Record set:

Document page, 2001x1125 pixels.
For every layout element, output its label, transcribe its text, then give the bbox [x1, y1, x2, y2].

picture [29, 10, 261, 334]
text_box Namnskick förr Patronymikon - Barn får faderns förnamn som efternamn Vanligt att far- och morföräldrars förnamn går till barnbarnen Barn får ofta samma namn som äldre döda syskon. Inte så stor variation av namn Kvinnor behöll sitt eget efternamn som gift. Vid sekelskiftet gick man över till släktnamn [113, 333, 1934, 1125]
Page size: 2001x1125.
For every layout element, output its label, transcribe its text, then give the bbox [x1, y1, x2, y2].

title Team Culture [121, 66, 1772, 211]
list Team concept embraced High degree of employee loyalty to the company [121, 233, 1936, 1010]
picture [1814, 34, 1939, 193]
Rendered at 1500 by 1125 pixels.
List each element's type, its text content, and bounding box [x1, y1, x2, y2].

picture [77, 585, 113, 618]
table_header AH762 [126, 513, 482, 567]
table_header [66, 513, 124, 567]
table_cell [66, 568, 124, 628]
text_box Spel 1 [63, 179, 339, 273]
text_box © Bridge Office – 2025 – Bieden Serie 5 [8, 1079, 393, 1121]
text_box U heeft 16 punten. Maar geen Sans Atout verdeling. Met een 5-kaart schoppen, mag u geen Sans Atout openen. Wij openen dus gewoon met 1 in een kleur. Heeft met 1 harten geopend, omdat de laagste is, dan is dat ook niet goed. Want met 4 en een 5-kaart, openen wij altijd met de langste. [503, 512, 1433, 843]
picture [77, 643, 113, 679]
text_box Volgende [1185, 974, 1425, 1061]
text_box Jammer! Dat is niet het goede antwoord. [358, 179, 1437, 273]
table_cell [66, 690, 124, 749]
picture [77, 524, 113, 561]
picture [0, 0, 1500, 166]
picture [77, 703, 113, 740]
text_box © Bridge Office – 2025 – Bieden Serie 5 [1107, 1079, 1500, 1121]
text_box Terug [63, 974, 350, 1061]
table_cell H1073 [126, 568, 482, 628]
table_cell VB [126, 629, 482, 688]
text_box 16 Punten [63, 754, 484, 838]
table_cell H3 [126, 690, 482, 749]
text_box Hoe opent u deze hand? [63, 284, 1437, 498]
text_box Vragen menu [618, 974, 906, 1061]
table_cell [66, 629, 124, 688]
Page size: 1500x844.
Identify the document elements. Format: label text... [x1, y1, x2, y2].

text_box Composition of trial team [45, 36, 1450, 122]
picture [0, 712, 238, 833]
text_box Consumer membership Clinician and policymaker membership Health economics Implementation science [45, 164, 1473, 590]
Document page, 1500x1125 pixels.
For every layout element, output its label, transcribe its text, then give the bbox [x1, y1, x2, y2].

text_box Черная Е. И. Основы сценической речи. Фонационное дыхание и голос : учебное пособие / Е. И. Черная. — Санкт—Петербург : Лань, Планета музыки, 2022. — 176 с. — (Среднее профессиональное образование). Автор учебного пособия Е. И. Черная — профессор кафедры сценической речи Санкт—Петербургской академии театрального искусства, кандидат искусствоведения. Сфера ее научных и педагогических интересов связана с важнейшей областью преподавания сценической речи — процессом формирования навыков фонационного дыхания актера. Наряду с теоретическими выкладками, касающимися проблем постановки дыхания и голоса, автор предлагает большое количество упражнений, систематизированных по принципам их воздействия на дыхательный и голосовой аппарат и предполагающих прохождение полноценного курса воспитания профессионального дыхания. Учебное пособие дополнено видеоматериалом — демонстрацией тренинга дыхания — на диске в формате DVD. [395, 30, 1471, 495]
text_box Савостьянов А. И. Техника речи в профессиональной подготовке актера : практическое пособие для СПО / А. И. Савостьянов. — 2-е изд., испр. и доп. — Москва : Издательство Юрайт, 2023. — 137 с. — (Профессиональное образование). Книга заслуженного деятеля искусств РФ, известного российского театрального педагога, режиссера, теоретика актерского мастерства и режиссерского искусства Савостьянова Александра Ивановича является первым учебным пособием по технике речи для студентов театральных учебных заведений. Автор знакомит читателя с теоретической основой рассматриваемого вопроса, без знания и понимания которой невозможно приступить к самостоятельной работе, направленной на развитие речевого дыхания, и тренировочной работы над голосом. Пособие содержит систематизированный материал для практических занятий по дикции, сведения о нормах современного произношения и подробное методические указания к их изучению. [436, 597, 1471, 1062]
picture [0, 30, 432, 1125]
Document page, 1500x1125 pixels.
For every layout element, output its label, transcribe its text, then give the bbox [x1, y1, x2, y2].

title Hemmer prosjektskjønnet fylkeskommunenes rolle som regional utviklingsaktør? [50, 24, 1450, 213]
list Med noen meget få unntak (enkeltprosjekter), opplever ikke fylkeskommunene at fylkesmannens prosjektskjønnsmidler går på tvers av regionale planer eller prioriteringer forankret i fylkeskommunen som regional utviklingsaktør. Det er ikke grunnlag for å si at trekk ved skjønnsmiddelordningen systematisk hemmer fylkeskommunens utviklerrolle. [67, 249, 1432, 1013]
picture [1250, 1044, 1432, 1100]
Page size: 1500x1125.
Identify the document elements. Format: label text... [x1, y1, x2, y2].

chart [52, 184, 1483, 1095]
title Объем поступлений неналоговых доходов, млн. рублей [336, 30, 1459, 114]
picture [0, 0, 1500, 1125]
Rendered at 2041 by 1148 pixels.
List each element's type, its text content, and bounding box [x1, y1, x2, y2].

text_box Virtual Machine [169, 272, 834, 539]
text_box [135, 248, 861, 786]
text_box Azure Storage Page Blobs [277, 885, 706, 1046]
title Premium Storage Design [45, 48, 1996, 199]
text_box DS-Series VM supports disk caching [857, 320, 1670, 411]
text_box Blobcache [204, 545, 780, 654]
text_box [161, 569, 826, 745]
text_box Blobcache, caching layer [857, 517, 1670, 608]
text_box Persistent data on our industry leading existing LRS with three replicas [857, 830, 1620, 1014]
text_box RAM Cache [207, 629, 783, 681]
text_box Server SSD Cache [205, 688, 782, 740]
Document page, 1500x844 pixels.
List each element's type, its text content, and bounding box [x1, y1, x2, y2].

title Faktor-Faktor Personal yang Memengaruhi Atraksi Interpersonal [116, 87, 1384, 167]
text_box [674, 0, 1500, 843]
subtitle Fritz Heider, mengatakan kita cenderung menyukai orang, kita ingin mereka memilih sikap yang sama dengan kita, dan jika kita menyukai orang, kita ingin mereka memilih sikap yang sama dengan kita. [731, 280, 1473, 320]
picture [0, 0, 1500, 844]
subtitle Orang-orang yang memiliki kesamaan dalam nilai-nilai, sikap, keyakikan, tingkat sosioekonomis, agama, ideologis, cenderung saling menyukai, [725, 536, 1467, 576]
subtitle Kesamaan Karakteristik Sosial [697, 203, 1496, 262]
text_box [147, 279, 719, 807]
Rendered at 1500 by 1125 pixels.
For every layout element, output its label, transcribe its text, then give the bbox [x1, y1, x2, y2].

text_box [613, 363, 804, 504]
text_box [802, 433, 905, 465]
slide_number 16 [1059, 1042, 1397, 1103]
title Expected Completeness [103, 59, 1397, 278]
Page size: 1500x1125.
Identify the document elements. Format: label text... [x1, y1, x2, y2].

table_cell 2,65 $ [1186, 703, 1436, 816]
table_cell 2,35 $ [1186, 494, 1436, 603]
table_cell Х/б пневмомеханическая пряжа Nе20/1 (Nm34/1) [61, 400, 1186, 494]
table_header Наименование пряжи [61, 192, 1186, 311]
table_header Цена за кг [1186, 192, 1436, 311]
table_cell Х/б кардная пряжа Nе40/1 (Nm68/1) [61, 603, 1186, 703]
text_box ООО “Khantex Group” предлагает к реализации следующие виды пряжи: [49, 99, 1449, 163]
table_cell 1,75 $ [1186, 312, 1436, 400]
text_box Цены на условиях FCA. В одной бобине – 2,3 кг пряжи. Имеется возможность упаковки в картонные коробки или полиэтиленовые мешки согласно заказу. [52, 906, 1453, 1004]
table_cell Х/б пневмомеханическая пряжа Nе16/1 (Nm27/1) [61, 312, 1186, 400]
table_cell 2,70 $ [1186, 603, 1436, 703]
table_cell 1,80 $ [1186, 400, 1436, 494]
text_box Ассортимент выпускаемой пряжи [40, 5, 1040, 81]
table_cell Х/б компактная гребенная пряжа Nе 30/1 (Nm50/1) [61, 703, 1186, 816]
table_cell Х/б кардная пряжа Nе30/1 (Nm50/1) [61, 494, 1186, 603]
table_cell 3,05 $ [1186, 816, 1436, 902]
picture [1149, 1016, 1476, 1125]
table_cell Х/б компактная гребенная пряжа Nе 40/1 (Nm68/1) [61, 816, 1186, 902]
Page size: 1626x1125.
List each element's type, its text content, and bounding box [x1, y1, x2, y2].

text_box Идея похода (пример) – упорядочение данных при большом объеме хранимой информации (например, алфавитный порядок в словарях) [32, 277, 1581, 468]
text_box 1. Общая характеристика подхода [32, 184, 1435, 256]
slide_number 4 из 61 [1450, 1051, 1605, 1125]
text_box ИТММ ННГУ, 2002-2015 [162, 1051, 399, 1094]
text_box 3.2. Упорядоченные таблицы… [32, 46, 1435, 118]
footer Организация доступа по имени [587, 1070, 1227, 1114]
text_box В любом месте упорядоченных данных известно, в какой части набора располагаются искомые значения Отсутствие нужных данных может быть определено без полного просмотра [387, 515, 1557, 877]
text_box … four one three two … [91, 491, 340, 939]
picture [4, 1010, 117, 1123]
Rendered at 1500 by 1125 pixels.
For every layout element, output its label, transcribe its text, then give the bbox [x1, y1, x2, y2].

Directive:
If a line above contains the word "size", list it.

Written solution:
Page size: 2001x1125.
Page size: 1500x844.
Page size: 1500x1125.
Page size: 1500x1125.
Page size: 1626x1125.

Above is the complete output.